▶ [What to do]: Retype the listing exactly, minus its pictures.
Data to examine START
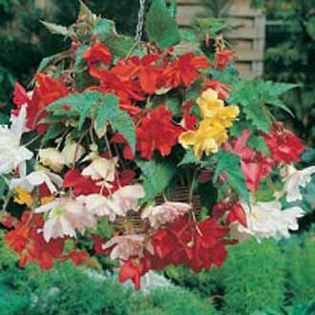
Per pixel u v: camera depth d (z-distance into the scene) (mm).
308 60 5512
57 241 2047
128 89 1939
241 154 1982
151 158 1941
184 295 3715
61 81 2043
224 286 4125
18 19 4930
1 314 3318
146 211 1928
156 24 2041
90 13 2104
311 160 5309
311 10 5484
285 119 5586
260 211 2021
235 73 2141
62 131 1981
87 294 3432
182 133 1910
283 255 4238
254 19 5621
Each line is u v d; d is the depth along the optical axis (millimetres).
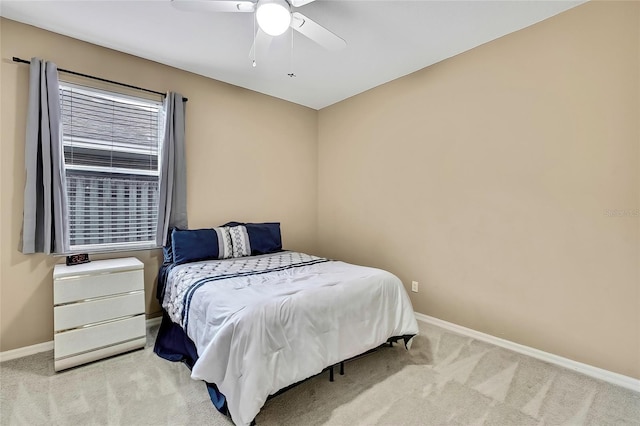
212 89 3248
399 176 3242
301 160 4098
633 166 1894
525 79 2318
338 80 3293
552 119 2197
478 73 2590
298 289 1892
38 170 2260
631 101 1893
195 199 3158
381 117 3414
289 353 1637
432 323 2945
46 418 1598
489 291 2553
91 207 2594
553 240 2213
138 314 2367
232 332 1537
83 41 2494
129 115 2764
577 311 2115
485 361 2215
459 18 2201
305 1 1707
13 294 2227
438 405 1722
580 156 2084
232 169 3432
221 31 2373
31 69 2217
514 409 1697
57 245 2312
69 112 2477
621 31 1916
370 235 3568
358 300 2029
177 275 2402
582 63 2061
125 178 2756
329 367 1875
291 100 3912
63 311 2062
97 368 2096
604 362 2008
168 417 1608
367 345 2029
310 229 4223
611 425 1584
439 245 2898
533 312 2312
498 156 2479
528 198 2326
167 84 2943
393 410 1679
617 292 1963
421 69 3014
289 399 1758
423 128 3010
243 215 3539
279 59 2826
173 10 2115
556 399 1786
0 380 1939
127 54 2709
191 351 2078
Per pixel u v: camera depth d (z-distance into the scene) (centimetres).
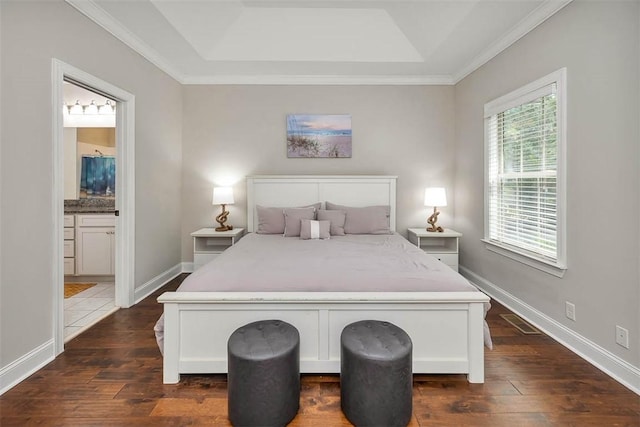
Data to examine END
▶ [Exercise response]:
Per pixel u v: camera depth d (z-distance into the scene) (mm).
308 60 5512
57 241 2047
128 89 1939
241 154 1982
151 158 1941
184 295 3715
61 81 2043
224 286 4125
18 19 4930
1 314 3318
146 211 1928
156 24 2041
90 13 2104
311 160 5309
311 10 5484
285 119 5586
260 211 2021
235 73 2141
62 131 1981
87 294 3432
182 133 1910
283 255 4238
254 19 5621
Each line is u v d; d is the depth along the optical axis (millimetres).
212 89 3248
399 176 3242
301 160 4098
633 166 1894
525 79 2318
338 80 3293
552 119 2197
478 73 2590
298 289 1892
38 170 2260
631 101 1893
195 199 3158
381 117 3414
289 353 1637
432 323 2945
46 418 1598
489 291 2553
91 207 2594
553 240 2213
138 314 2367
232 332 1537
83 41 2494
129 115 2764
577 311 2115
485 361 2215
459 18 2201
305 1 1707
13 294 2227
438 405 1722
580 156 2084
232 169 3432
221 31 2373
31 69 2217
514 409 1697
57 245 2312
69 112 2477
621 31 1916
370 235 3568
358 300 2029
177 275 2402
582 63 2061
125 178 2756
329 367 1875
291 100 3912
63 311 2062
97 368 2096
604 362 2008
168 417 1608
367 345 2029
310 229 4223
611 425 1584
439 245 2898
533 312 2312
498 156 2479
528 198 2326
167 84 2943
393 410 1679
617 292 1963
421 69 3014
289 399 1758
423 128 3010
243 215 3539
279 59 2826
173 10 2115
556 399 1786
0 380 1939
127 54 2709
191 351 2078
Per pixel u v: camera depth d (z-distance into the scene) (centimetres).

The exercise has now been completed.